─── Material provided
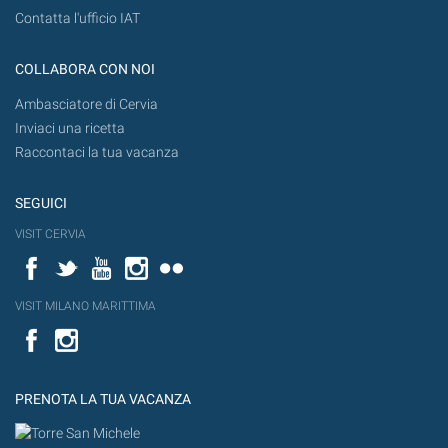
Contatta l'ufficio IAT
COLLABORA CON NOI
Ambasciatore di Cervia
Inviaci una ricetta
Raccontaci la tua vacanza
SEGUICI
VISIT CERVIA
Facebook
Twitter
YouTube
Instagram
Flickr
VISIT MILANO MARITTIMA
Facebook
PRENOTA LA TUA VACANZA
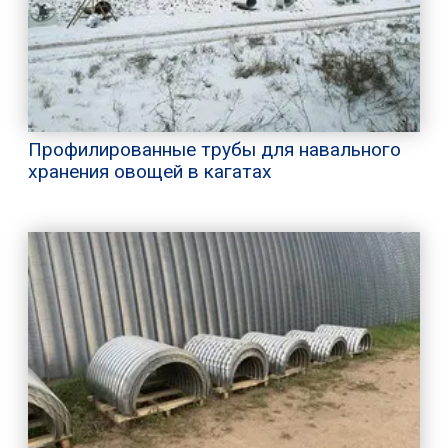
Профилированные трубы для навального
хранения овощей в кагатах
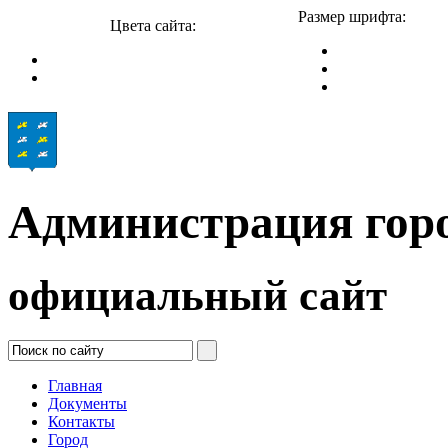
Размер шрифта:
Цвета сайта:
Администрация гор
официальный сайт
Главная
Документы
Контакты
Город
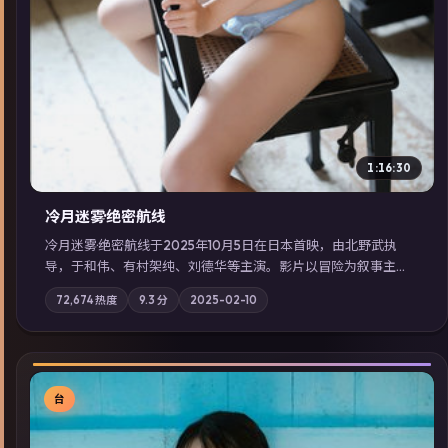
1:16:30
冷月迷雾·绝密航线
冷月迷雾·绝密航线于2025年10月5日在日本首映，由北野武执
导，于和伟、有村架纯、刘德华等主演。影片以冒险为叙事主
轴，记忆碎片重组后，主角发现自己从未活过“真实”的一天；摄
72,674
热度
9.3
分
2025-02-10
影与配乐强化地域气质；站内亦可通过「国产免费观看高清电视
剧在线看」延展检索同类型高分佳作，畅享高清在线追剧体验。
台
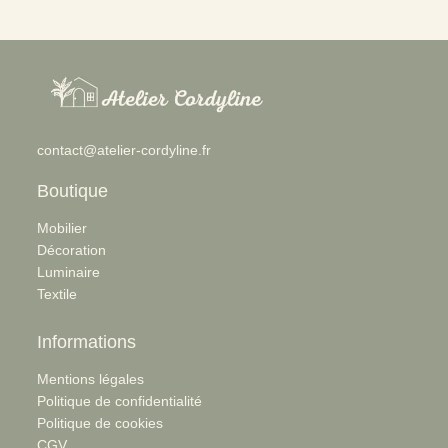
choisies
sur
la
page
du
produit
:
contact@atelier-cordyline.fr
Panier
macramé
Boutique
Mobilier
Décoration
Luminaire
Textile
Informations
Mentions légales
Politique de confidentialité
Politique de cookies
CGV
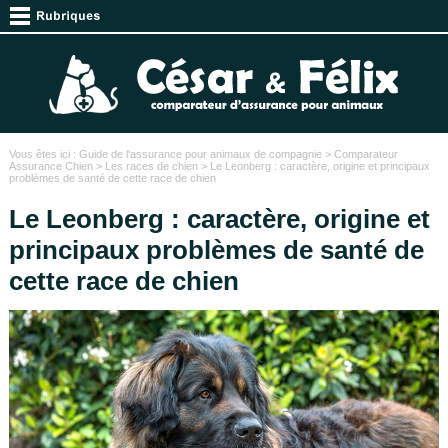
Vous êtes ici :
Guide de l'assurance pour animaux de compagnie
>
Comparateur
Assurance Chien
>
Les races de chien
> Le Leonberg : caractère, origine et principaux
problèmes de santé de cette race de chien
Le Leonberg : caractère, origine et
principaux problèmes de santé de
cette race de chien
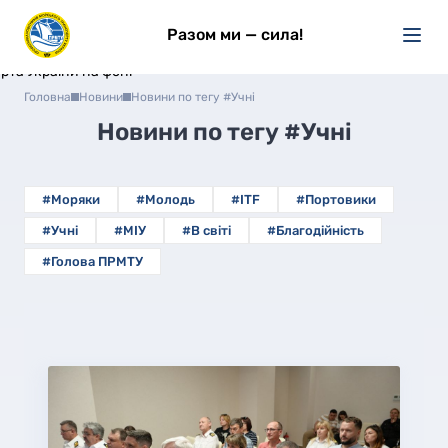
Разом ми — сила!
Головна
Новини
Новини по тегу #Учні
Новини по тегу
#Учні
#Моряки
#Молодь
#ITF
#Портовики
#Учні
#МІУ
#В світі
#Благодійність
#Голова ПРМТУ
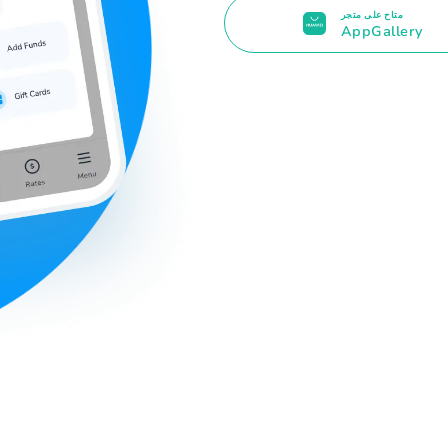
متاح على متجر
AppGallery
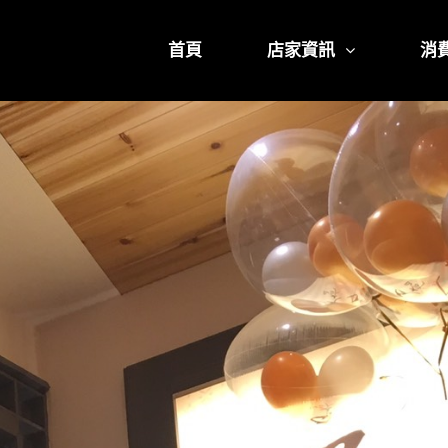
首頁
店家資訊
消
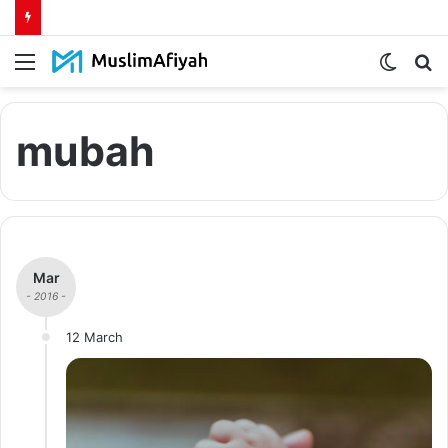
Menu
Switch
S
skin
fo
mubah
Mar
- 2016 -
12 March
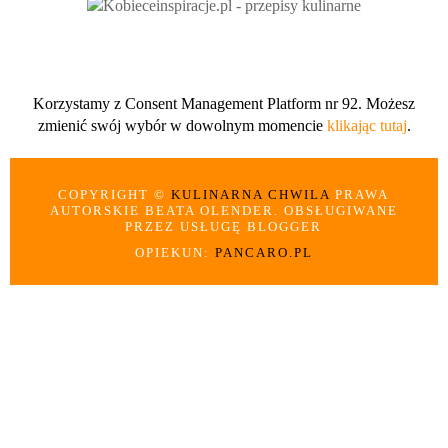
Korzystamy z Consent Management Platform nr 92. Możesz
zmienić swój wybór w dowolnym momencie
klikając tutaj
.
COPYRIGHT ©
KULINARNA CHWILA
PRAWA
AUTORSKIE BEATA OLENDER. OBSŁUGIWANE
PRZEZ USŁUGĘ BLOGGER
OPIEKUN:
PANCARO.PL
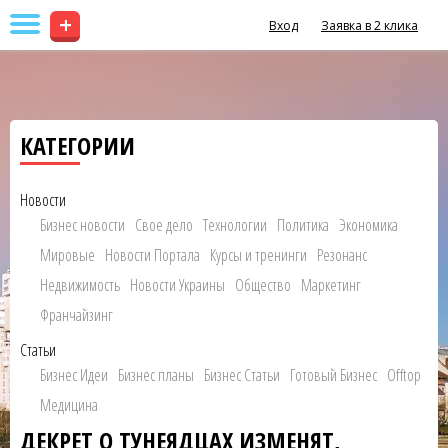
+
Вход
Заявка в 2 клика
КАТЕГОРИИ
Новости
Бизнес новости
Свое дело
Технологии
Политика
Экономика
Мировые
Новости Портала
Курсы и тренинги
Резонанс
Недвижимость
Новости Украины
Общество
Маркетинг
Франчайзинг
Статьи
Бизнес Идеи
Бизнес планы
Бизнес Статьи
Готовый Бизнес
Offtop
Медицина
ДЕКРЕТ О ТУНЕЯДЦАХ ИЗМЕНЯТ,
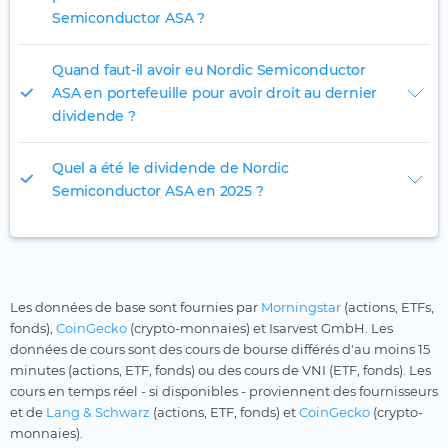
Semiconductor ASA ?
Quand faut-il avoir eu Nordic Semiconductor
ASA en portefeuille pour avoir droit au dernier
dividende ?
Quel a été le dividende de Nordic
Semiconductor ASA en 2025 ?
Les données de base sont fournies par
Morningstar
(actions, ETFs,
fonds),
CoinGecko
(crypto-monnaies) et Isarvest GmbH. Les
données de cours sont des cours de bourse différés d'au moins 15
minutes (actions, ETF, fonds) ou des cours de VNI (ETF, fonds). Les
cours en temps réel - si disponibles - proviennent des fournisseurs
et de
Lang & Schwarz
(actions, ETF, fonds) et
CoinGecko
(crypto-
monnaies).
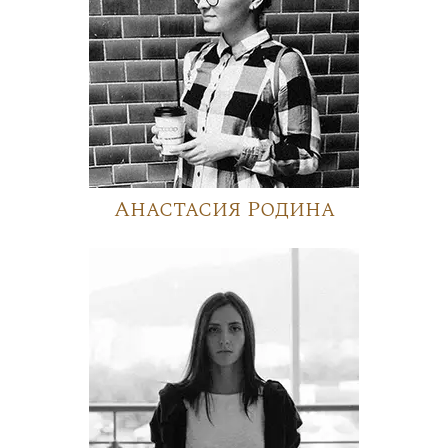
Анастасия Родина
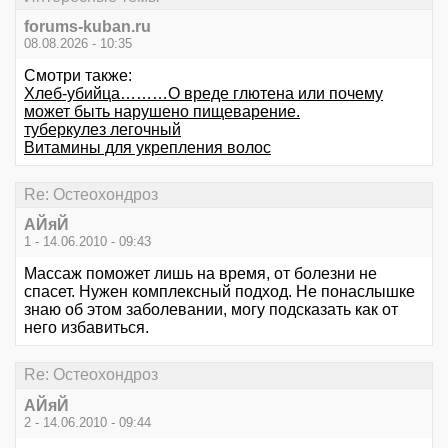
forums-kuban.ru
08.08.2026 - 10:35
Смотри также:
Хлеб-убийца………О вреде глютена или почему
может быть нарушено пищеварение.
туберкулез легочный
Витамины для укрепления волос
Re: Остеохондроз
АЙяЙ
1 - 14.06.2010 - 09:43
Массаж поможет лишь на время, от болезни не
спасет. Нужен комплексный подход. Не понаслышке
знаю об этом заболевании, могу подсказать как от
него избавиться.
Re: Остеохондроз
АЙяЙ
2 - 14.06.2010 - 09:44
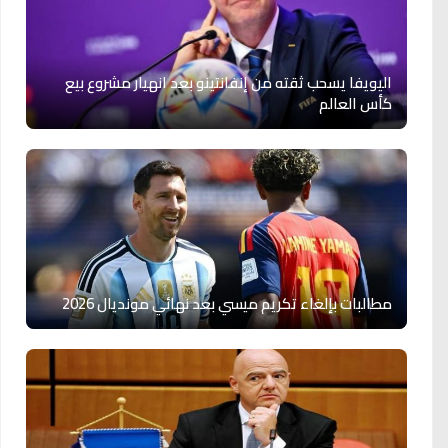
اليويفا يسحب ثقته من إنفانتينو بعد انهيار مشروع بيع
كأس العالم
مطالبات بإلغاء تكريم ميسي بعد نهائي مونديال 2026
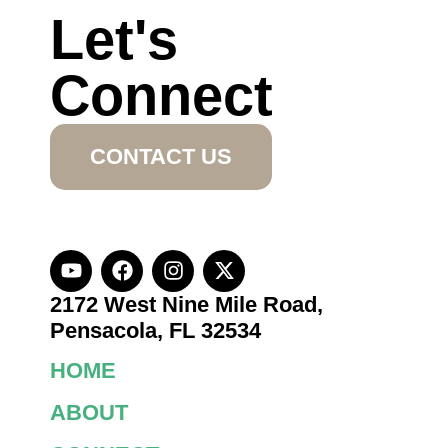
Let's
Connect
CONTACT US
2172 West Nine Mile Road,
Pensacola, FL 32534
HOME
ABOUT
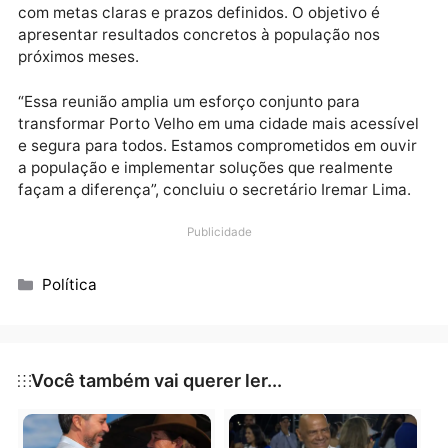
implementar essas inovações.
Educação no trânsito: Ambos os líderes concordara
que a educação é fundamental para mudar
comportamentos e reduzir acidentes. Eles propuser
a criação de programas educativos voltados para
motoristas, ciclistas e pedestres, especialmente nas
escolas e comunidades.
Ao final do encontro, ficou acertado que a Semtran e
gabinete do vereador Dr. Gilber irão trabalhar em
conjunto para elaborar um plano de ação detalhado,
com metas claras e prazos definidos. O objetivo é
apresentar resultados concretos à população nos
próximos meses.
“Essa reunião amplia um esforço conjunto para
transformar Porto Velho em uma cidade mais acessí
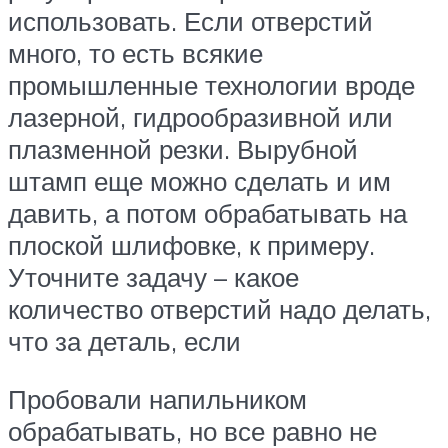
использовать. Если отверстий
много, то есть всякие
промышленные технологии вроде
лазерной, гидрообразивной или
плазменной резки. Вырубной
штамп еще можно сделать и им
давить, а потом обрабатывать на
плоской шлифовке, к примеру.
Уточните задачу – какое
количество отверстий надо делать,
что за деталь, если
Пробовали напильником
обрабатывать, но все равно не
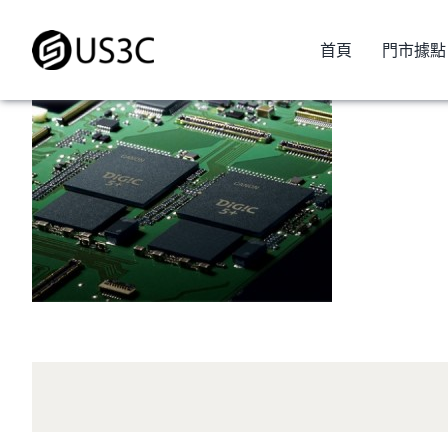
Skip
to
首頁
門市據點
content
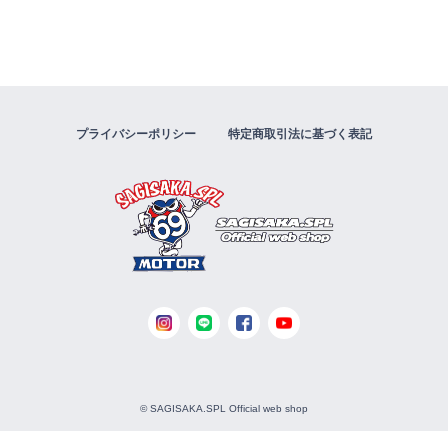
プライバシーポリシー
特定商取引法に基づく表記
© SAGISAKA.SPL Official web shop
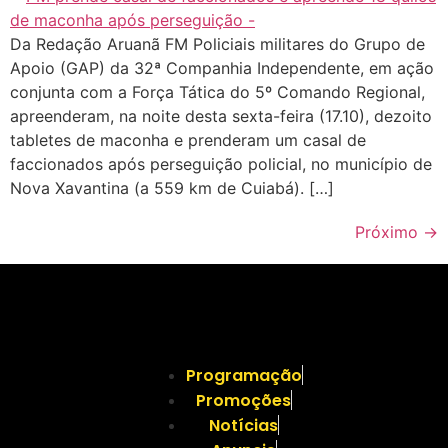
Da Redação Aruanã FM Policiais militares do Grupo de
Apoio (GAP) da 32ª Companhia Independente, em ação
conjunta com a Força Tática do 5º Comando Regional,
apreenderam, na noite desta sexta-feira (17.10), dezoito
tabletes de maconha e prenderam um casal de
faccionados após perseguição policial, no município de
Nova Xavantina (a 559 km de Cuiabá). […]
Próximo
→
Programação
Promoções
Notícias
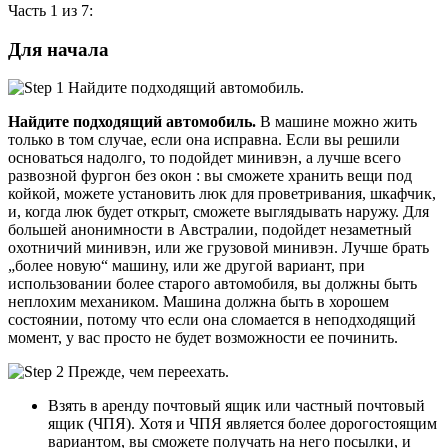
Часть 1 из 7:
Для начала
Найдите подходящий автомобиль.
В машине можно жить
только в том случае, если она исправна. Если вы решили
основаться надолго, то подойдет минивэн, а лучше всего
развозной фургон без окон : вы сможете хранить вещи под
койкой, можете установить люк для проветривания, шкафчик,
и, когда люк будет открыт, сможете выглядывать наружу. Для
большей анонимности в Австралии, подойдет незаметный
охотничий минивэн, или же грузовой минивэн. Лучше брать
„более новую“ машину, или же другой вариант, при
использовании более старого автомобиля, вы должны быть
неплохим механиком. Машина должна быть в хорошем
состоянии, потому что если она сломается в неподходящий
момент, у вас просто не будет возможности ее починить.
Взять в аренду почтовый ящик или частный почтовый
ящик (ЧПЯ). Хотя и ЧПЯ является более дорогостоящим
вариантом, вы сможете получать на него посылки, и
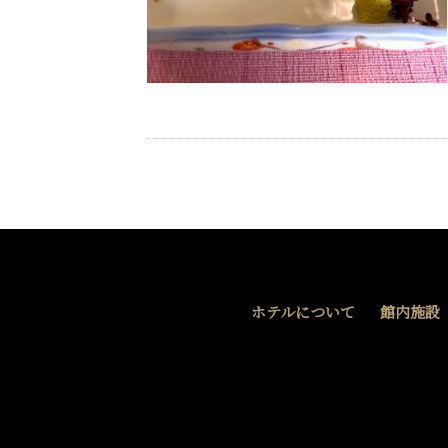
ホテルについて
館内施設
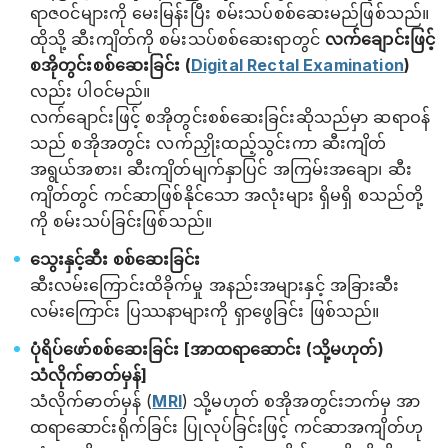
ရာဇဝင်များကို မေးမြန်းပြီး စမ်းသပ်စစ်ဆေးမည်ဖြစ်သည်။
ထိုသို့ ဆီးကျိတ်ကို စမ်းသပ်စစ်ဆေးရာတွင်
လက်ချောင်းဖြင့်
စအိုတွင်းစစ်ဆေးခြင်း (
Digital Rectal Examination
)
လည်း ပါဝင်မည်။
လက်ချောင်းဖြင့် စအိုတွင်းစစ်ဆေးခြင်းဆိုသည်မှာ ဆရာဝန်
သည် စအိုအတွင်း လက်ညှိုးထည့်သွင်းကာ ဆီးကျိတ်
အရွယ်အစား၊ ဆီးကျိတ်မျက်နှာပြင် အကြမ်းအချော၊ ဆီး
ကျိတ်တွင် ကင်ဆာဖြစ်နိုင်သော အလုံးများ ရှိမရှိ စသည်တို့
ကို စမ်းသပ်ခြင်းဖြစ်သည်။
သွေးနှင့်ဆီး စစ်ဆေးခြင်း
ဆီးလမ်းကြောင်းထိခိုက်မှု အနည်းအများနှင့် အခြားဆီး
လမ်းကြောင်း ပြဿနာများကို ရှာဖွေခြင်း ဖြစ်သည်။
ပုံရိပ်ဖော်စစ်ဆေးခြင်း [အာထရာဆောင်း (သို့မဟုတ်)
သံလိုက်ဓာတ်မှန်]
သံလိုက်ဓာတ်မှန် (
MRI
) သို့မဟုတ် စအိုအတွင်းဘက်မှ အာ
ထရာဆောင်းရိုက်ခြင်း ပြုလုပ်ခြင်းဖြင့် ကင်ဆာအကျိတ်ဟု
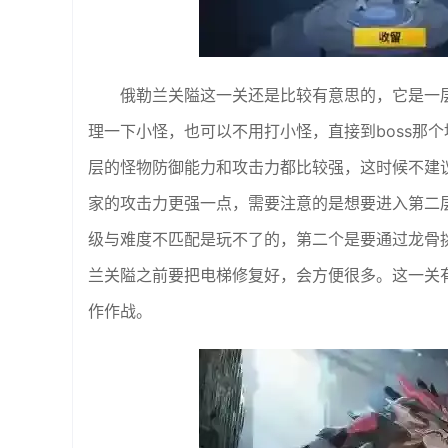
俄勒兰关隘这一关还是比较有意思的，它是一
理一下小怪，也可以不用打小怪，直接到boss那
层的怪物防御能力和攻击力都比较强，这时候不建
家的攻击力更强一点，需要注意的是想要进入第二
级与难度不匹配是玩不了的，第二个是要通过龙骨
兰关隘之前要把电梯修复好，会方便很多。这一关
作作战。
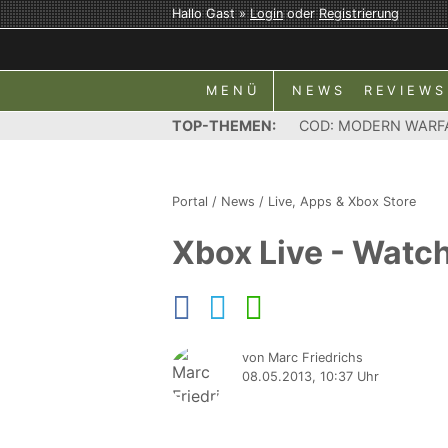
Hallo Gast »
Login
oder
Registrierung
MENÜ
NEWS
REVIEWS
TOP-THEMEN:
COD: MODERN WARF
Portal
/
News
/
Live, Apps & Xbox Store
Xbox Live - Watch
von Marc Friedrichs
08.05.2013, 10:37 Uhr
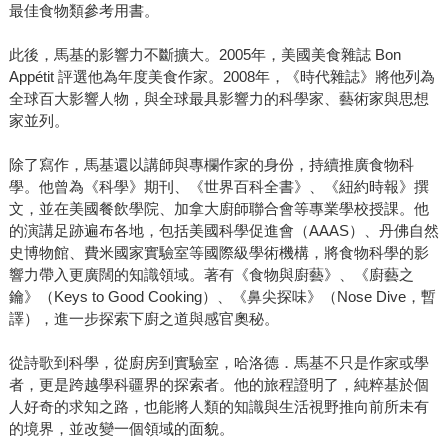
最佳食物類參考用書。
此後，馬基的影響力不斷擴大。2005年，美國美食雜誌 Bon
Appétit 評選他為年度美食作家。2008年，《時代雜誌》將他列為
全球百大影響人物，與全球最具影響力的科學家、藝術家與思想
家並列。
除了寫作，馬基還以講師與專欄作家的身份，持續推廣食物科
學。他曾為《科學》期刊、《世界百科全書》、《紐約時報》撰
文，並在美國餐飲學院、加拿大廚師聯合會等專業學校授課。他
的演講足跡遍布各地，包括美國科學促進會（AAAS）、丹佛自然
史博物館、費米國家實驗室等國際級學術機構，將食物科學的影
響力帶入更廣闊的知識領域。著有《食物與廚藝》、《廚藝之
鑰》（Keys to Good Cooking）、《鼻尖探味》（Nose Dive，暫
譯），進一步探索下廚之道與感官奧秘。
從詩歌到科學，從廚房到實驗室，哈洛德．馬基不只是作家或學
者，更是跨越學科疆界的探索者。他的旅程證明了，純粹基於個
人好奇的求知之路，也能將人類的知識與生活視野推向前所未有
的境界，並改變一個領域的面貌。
──────
## Request
Copy the records word for word, starting with the line that contains "Semiconductor ASA ?" and going on through the line that contains "Анастасия Родина", both included. Leave the pictures out of your answer.

## Answer section
Semiconductor ASA ?
Quand faut-il avoir eu Nordic Semiconductor
ASA en portefeuille pour avoir droit au dernier
dividende ?
Quel a été le dividende de Nordic
Semiconductor ASA en 2025 ?
Les données de base sont fournies par
Morningstar
(actions, ETFs,
fonds),
CoinGecko
(crypto-monnaies) et Isarvest GmbH. Les
données de cours sont des cours de bourse différés d'au moins 15
minutes (actions, ETF, fonds) ou des cours de VNI (ETF, fonds). Les
cours en temps réel - si disponibles - proviennent des fournisseurs
et de
Lang & Schwarz
(actions, ETF, fonds) et
CoinGecko
(crypto-
monnaies).
Анастасия Родина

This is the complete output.